▶ Written task:
Give again, unaltered, the line with "ΆΛΛΕΣ ΠΛΗΡΟΦΟΡΊΕΣ" and all lines that follow it in the listing below, minus any pictures.

▶ Records for the exercise:
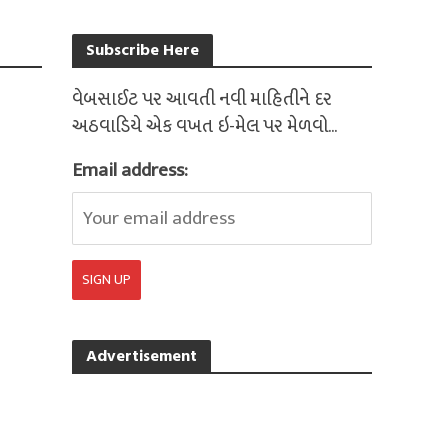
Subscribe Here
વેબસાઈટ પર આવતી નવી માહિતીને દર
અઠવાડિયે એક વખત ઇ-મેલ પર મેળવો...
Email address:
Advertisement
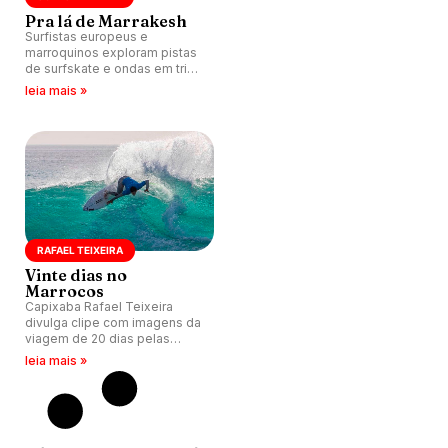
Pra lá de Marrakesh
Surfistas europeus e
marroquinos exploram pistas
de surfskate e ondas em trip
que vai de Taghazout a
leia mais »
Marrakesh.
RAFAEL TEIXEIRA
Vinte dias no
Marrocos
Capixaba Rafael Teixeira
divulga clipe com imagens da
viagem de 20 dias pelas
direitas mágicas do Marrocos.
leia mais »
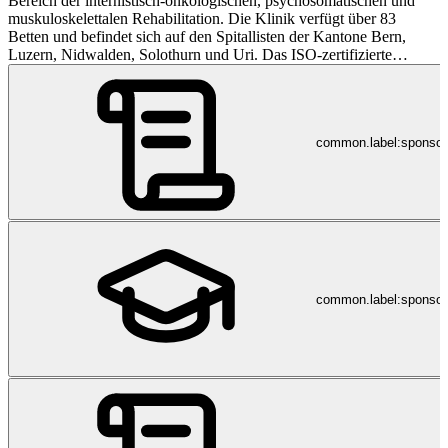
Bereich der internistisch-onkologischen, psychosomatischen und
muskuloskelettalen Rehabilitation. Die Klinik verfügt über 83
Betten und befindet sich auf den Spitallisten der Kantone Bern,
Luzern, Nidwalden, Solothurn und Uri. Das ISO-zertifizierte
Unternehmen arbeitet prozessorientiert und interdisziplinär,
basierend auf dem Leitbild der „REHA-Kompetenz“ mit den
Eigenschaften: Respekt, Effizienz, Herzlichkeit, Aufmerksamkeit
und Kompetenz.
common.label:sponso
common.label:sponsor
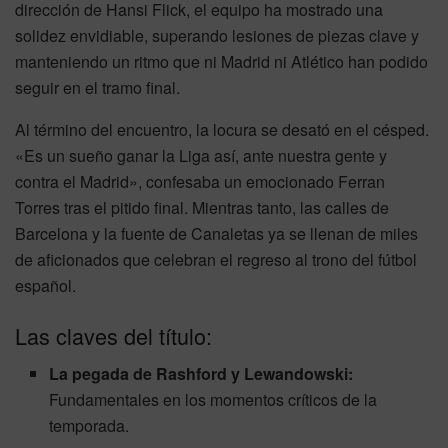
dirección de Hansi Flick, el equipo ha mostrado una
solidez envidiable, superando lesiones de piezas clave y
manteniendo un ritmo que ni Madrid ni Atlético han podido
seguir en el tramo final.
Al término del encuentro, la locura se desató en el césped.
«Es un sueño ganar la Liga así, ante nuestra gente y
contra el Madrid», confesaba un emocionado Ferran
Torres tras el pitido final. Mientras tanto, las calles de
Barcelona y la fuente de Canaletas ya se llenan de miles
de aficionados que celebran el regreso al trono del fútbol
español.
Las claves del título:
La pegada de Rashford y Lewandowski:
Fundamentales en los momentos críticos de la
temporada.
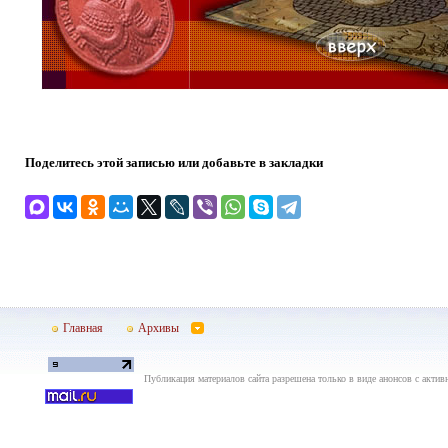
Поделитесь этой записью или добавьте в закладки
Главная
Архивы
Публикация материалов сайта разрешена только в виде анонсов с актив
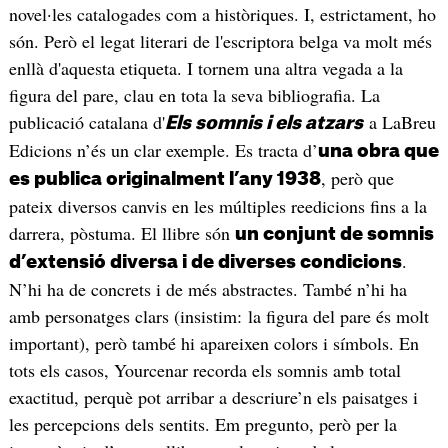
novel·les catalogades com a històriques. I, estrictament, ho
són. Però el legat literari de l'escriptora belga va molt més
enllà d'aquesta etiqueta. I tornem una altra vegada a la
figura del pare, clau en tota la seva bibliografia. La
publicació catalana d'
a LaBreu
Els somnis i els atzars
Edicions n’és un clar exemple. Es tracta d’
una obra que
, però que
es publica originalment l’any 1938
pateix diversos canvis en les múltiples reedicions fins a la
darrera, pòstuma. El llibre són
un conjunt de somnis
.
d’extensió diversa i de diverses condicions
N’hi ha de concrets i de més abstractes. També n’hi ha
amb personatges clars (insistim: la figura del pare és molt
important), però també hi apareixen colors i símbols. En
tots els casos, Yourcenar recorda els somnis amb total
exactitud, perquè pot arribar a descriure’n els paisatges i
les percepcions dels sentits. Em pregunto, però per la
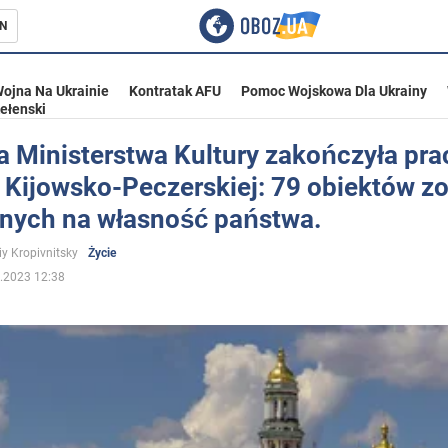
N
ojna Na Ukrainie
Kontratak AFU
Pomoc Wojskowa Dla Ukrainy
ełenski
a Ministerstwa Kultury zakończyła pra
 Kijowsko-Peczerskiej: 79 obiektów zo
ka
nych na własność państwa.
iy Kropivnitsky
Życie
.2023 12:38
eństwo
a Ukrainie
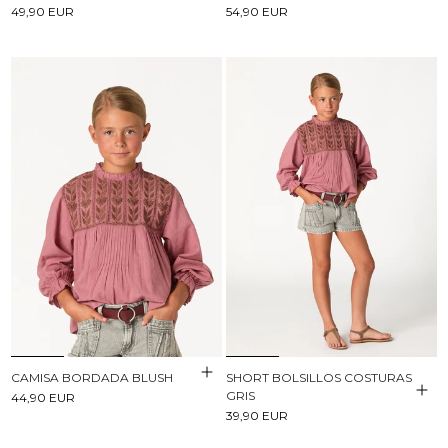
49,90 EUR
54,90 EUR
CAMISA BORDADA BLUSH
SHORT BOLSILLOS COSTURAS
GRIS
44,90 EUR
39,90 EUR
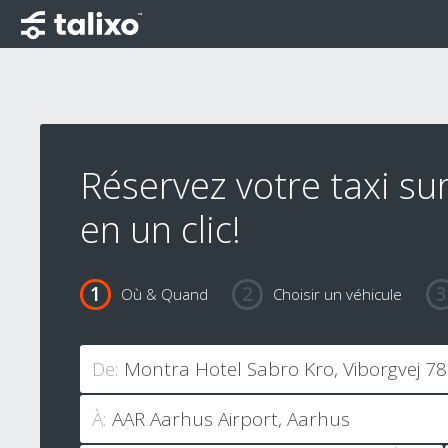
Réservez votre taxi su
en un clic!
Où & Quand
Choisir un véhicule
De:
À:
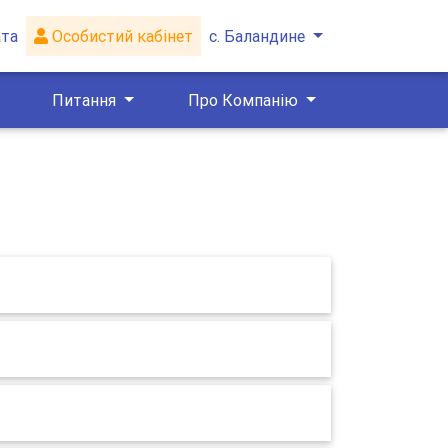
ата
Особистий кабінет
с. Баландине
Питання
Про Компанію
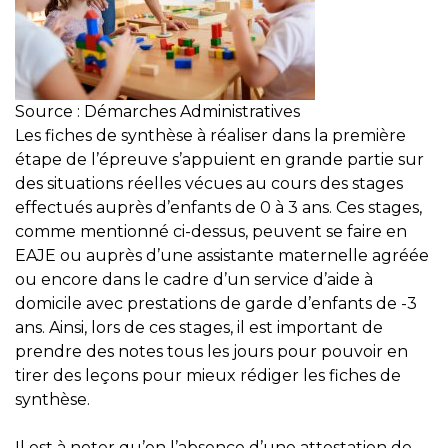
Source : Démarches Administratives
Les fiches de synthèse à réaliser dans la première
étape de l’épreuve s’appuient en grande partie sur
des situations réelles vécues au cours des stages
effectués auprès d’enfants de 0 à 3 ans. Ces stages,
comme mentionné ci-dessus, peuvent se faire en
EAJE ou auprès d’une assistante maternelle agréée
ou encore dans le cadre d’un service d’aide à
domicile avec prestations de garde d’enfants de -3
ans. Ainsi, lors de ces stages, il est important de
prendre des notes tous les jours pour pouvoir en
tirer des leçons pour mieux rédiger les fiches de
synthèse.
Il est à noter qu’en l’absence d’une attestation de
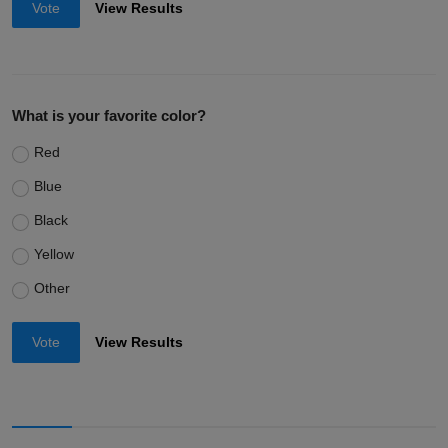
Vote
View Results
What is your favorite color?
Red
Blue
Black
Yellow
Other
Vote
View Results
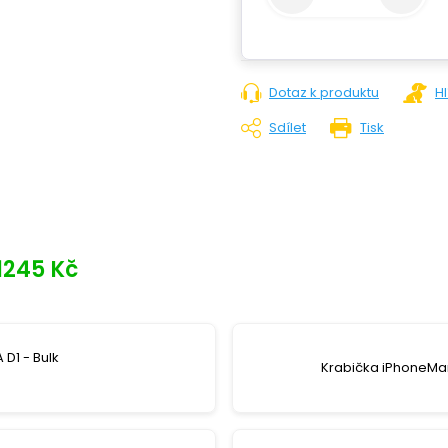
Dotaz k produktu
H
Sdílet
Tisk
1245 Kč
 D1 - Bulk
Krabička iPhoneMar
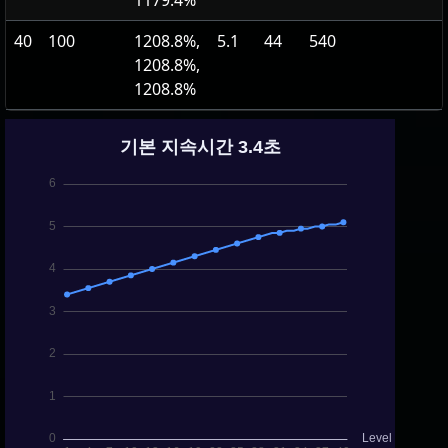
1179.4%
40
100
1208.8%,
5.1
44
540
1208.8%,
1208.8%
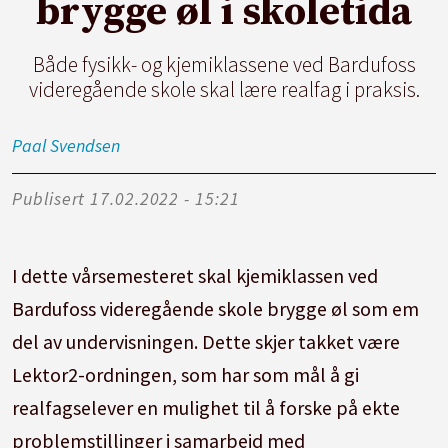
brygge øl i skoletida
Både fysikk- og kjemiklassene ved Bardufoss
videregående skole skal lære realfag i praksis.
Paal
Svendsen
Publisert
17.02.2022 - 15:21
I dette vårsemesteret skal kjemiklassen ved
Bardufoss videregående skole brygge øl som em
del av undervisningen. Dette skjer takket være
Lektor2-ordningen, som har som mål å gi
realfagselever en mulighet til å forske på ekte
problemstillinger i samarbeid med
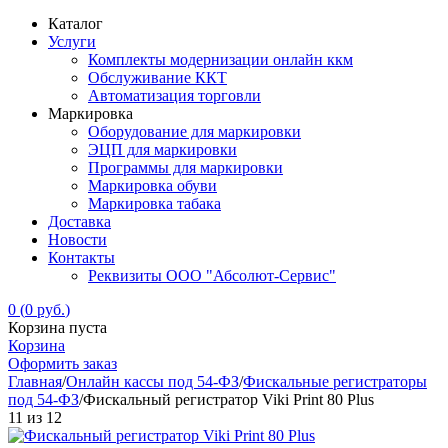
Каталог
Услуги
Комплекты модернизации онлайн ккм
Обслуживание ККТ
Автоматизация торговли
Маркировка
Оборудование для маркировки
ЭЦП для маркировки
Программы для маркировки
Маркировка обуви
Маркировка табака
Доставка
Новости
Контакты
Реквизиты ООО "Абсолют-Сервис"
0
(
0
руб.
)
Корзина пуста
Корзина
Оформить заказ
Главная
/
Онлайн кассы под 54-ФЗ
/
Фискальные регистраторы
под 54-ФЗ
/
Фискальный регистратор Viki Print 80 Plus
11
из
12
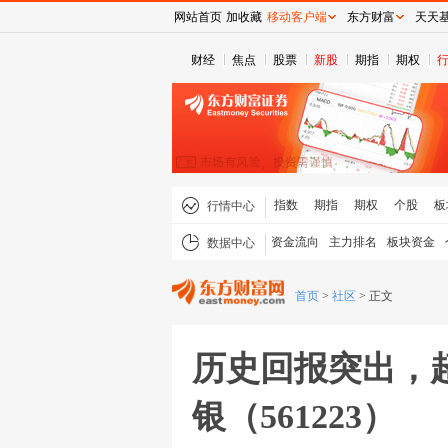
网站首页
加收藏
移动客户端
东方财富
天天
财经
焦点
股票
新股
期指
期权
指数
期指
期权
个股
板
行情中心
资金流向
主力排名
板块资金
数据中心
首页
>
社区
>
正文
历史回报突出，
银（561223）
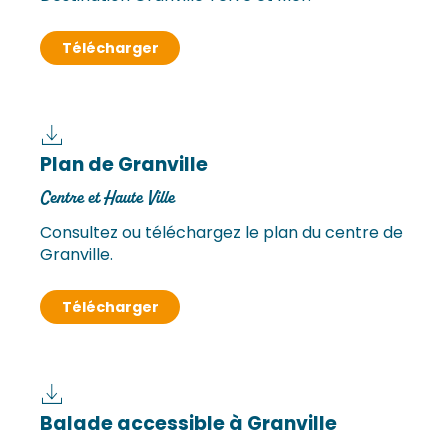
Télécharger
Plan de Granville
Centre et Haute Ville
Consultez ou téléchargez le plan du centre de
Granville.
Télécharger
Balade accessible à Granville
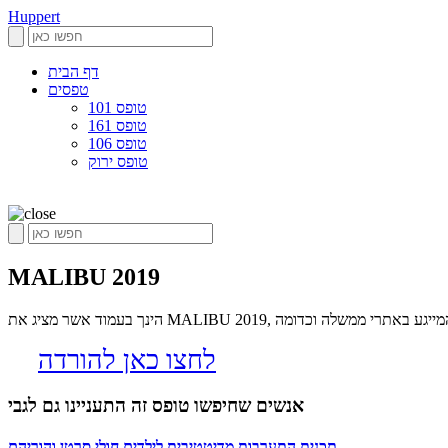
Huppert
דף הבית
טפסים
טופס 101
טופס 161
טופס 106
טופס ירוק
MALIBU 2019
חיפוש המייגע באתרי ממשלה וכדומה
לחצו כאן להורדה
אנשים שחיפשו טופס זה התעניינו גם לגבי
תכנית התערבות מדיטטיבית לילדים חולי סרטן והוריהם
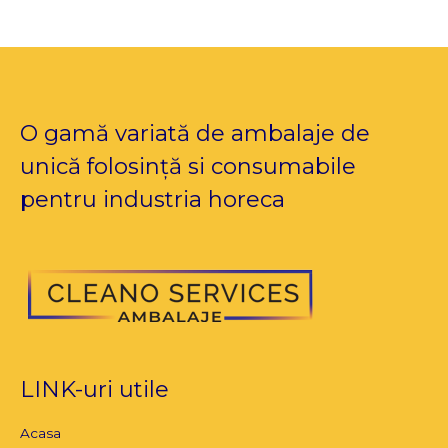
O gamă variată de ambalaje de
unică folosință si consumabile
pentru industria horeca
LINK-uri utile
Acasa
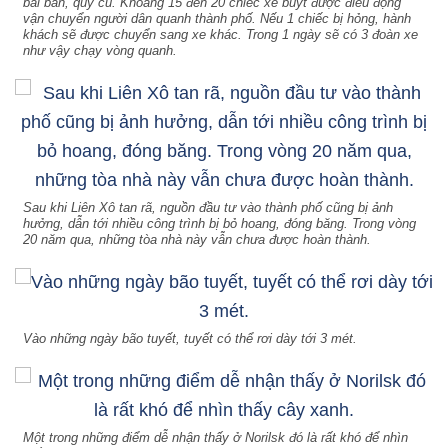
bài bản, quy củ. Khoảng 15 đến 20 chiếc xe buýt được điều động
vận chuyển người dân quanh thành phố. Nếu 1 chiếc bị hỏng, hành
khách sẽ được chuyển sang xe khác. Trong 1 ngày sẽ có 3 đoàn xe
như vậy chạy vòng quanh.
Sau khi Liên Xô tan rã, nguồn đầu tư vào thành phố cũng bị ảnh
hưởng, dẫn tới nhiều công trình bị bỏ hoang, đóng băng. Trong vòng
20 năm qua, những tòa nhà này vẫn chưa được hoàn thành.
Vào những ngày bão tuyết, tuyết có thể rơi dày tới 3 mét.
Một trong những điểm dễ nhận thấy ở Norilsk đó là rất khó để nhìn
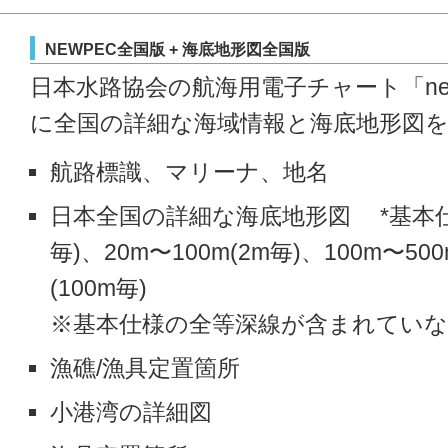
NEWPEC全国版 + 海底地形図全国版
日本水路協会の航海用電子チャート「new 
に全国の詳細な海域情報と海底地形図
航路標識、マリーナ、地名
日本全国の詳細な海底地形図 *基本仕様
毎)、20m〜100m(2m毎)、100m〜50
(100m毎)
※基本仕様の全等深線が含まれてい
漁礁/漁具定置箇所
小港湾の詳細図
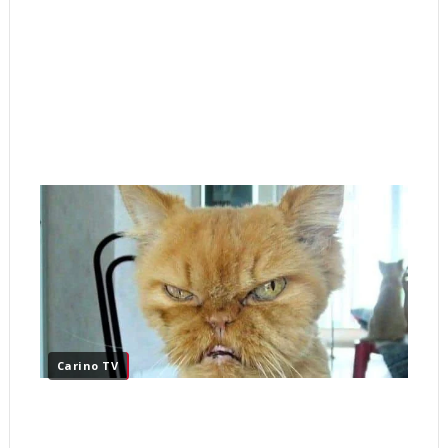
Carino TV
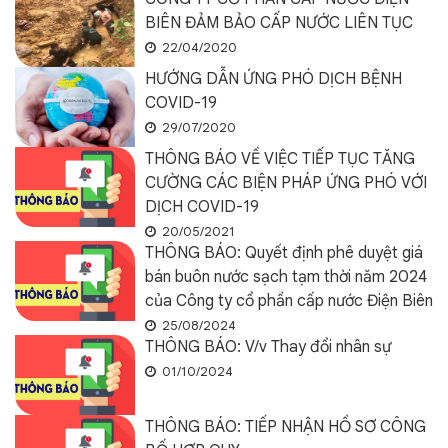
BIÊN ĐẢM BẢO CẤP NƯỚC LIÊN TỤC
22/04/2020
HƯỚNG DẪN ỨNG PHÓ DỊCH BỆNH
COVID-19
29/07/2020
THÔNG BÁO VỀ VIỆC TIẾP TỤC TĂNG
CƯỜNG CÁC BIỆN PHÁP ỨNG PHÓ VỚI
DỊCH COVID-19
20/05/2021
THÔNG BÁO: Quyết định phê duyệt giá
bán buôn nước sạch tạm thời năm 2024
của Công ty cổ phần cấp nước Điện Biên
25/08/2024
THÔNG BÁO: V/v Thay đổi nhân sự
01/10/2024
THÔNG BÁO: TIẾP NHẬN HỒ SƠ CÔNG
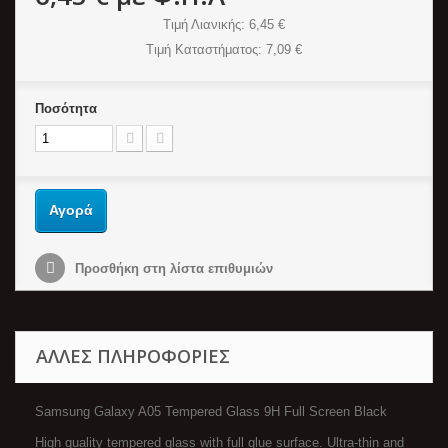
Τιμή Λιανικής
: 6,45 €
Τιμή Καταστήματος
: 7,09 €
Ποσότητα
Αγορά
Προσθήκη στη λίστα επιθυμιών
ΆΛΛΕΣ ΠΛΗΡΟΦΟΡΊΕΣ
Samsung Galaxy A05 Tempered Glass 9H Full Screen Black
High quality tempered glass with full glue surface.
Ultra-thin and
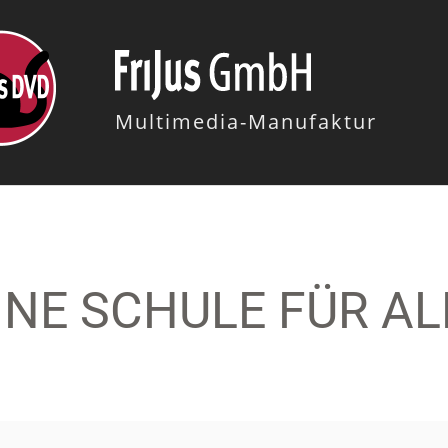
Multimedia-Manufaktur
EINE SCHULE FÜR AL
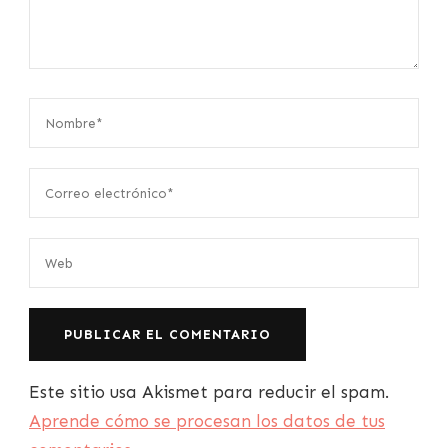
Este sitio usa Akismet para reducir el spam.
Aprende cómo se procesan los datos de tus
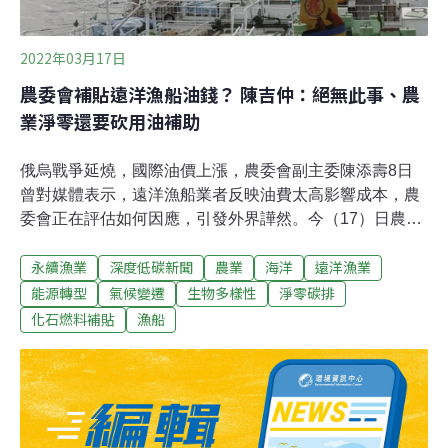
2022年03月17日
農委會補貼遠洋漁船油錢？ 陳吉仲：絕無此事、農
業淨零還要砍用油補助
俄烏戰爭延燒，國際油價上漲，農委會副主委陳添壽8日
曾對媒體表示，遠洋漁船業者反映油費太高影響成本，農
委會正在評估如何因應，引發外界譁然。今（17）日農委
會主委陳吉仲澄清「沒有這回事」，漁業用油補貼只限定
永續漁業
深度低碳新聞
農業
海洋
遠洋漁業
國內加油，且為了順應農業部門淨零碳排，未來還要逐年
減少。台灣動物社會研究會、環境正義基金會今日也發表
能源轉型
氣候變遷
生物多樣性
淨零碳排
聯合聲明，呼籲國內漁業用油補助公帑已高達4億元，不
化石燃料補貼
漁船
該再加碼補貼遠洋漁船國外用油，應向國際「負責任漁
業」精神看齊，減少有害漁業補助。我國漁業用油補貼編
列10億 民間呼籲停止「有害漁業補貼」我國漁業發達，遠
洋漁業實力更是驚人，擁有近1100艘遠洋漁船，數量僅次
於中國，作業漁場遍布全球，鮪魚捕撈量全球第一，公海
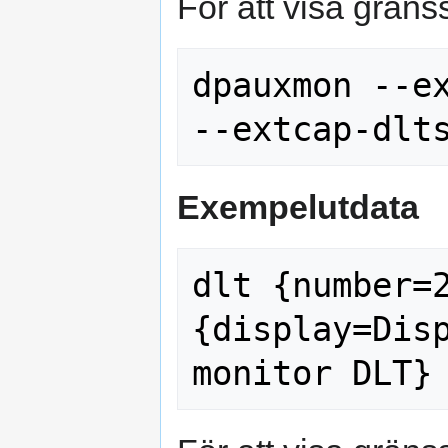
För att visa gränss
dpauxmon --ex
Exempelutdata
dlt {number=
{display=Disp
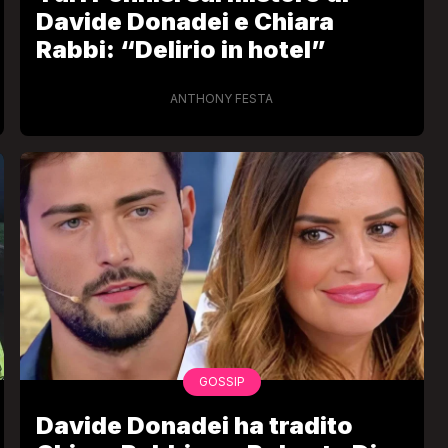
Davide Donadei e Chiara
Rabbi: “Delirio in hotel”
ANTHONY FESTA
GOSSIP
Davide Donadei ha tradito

▶ Your response:
ΆΛΛΕΣ ΠΛΗΡΟΦΟΡΊΕΣ
Samsung Galaxy A05 Tempered Glass 9H Full Screen Black
High quality tempered glass with full glue surface.
Ultra-thin and
Multimedia-Manufaktur
EINE SCHULE FÜR AL
Este sitio usa Akismet para reducir el spam.
Aprende cómo se procesan los datos de tus
2022年03月17日
農委會補貼遠洋漁船油錢？ 陳吉仲：絕無此事、農
業淨零還要砍用油補助
俄烏戰爭延燒，國際油價上漲，農委會副主委陳添壽8日
曾對媒體表示，遠洋漁船業者反映油費太高影響成本，農
委會正在評估如何因應，引發外界譁然。今（17）日農委
會主委陳吉仲澄清「沒有這回事」，漁業用油補貼只限定
永續漁業
深度低碳新聞
農業
海洋
遠洋漁業
國內加油，且為了順應農業部門淨零碳排，未來還要逐年
減少。台灣動物社會研究會、環境正義基金會今日也發表
能源轉型
氣候變遷
生物多樣性
淨零碳排
聯合聲明，呼籲國內漁業用油補助公帑已高達4億元，不
化石燃料補貼
漁船
該再加碼補貼遠洋漁船國外用油，應向國際「負責任漁
業」精神看齊，減少有害漁業補助。我國漁業用油補貼編
列10億 民間呼籲停止「有害漁業補貼」我國漁業發達，遠
洋漁業實力更是驚人，擁有近1100艘遠洋漁船，數量僅次
於中國，作業漁場遍布全球，鮪魚捕撈量全球第一，公海
För att visa gränss
dpauxmon --ex
Exempelutdata
dlt {number=
{display=Disp
Davide Donadei e Chiara
Rabbi: “Delirio in hotel”
ANTHONY FESTA
GOSSIP
Davide Donadei ha tradito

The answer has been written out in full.